Berlin, 2019

Daniel Schneidermann - - Pédagogie & éducation - Le matinaute - 90 commentaires

Pas de matinaute ordinaire ce matin.  Je vous écris de Berlin, où j'étais invité, hier soir, par l'association des journalistes étrangers, à présenter Berlin 1933. Emotion de faire cette présentation à Berlin, et devant les successeurs même de ceux dont je raconte, dans ce livre, l'échec tragique à trouver les mots pour dire la barbarie nazie. J'étais particulièrement heureux de le faire, notamment en compagnie de l'historien Norman Domeier, qui travaille depuis huit ans sur les compromissions de l'agence AP avec les nazis, et du correspondant du Monde à Berlin, Thomas Wieder. Soirée animée par Pascal Thibaut, correspondant de RFI, et organisée par la surefficace Olga Hein, de l'antenne de HEC à Berlin.

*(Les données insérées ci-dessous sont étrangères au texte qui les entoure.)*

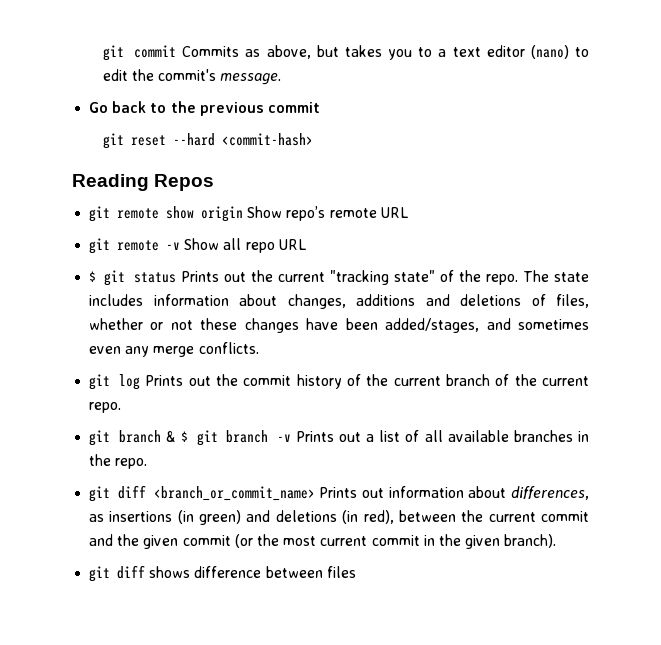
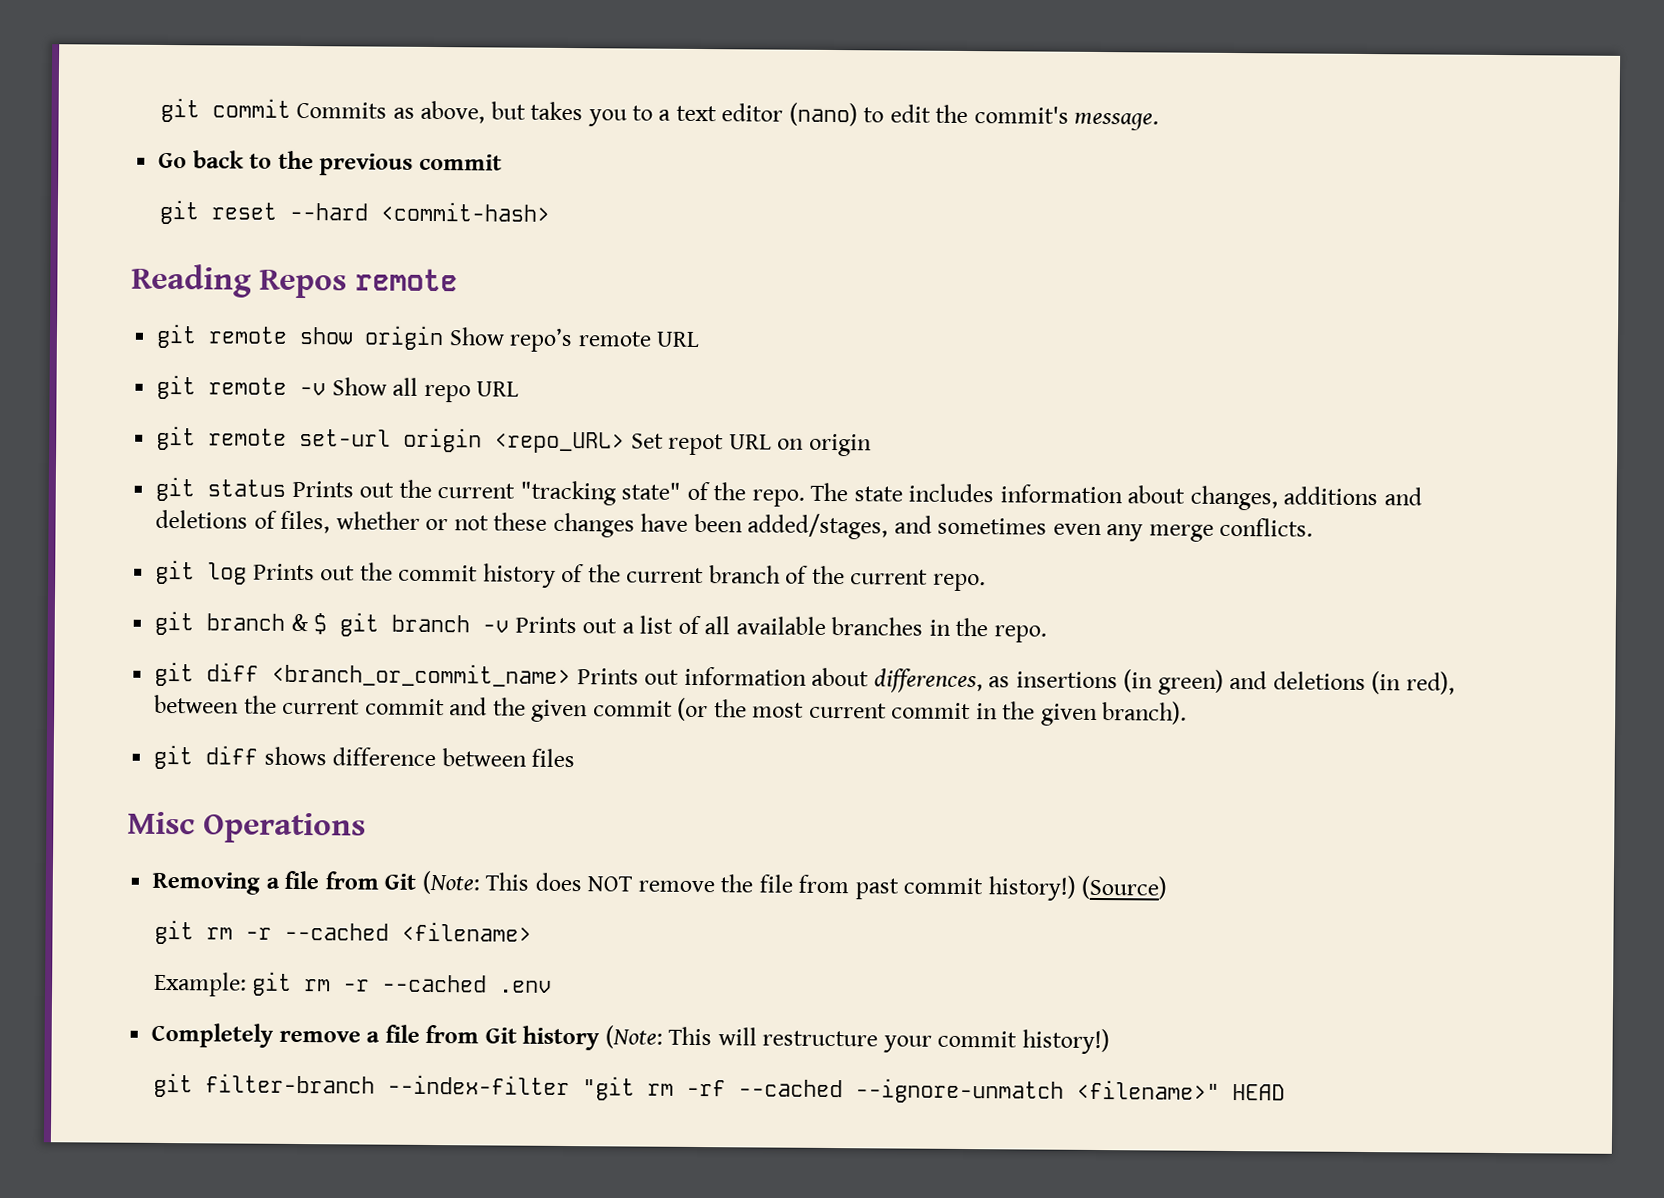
(215, 182) none -> [355,268,458,292] remote
[89,271,97,282] $ -> [156,425,872,457] git remote set-url origin <repo_URL> Set repot URL on origin //
(356, 572) none -> [127,811,366,844] [152,870,1168,901] [153,919,532,945] [153,971,553,997] [151,1022,1110,1055] [152,1072,1285,1104] // Misc Operations // Removing a file from Git (Note: This does NOT remove the file from past commit history!) (Source) // git rm -r --cached <filename> // Example: git rm -r --cached .env // Completely remove a file from Git history (Note: This will restructure your commit history!) // git filter-branch --index-filter "git rm -rf --cached --ignore-unmatch <filename>" HEAD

Salle comble, public attentif, questions pointues. Domeier, un moment, a pris le contrepied de la thèse que je défends, en avançant que c'est au contraire la surabondance des informations sur les camps de concentration des années 30 qui, par un phénomène d'accoutumance, a créé les conditions du déni planétaire de l'extermination des Juifs, à partir de 1941. Le problème ne serait pas que l'on n'aurait pas assez dit, mais qu'on aurait trop dit, et mal. L'éternelle histoire de l'enfant qui criait au loup. A la réflexion, je crois que les deux peuvent être vrais à la fois. On peut dire sans dire. On peut savoir sans savoir, comme le détaille parfaitement Daniel Bougnoux, en distinguant cinq degrés de notre exposition sélective aux medias et à leurs messages. Raconter l'horreur dans de froides brèves de bas de page intérieure,  donnant ainsi l'impression de ne pas vraiment croire soi-même ce que l'on écrit, c'est à la fois la raconter et l'occulter. De la myopie journalistique, Domeier donne d'ailleurs une illustration saisissante, en racontant l'histoire de ce journaliste américain, Karl von Wiegand, ayant interviewé Hitler de nombreuses fois et qui, à chaque fois, concluait son interview par ce regret sincère : "M. Hitler, quel gâchis ! Les Américains vous aimeraient tellement, si vous n'étiez pas si hostile aux Juifs !"

Quant à Wieder, j'ai mieux compris pourquoi il avait jugé Berlin 1933 "irritant", dans son frustrant compte-rendu. Il a resitué l'aveuglement médiatique de l'époque sur le danger nazi dans un aveuglement plus général, partagé par toute la société : les politiques (Blum le premier), les intellectuels, et même certaines communautés juives, qui elles non plus n'ont pas vu venir l'horreur. Bref, pourquoi se focaliser sur les journalistes, qui n'étaient que des aveugles parmi d'autres. C'est vrai. Mais cela n'absout pas la corporation, dont la raison d'être est justement de tenter d'être un tout petit peu plus lucides que les autres. Même si l'on ne mesure pas sur le moment la portée de ce que l'on a sous les yeux (dès 1933, en Allemagne, expulsions, expropriations, internements massifs sans procès, boycotts, tabassages de rue, etc), le service minimum ne consiste-t-il pas à le raconter, tout de même, le plus fidèlement possible ? Débat qui trouve son prolongement évident dans la couverture de l'Allemagne d'aujourd'hui. Pour comprendre et analyser l'AfD, par exemple, le recours à l'Histoire nous aide-t-il, ou nous embrouille-t-il ? Etc etc.  Merci à lui, néanmoins, de s'être prêté à l'échange, avec l'irritant énergumène que je suis.

Mise à jour, 13 heures : la référence (erronée) à Pierre et le loup, a été remplacée par la référence (pertinente) à "l'enfant qui criait au loup". Merci à mes lecteurs attentifs.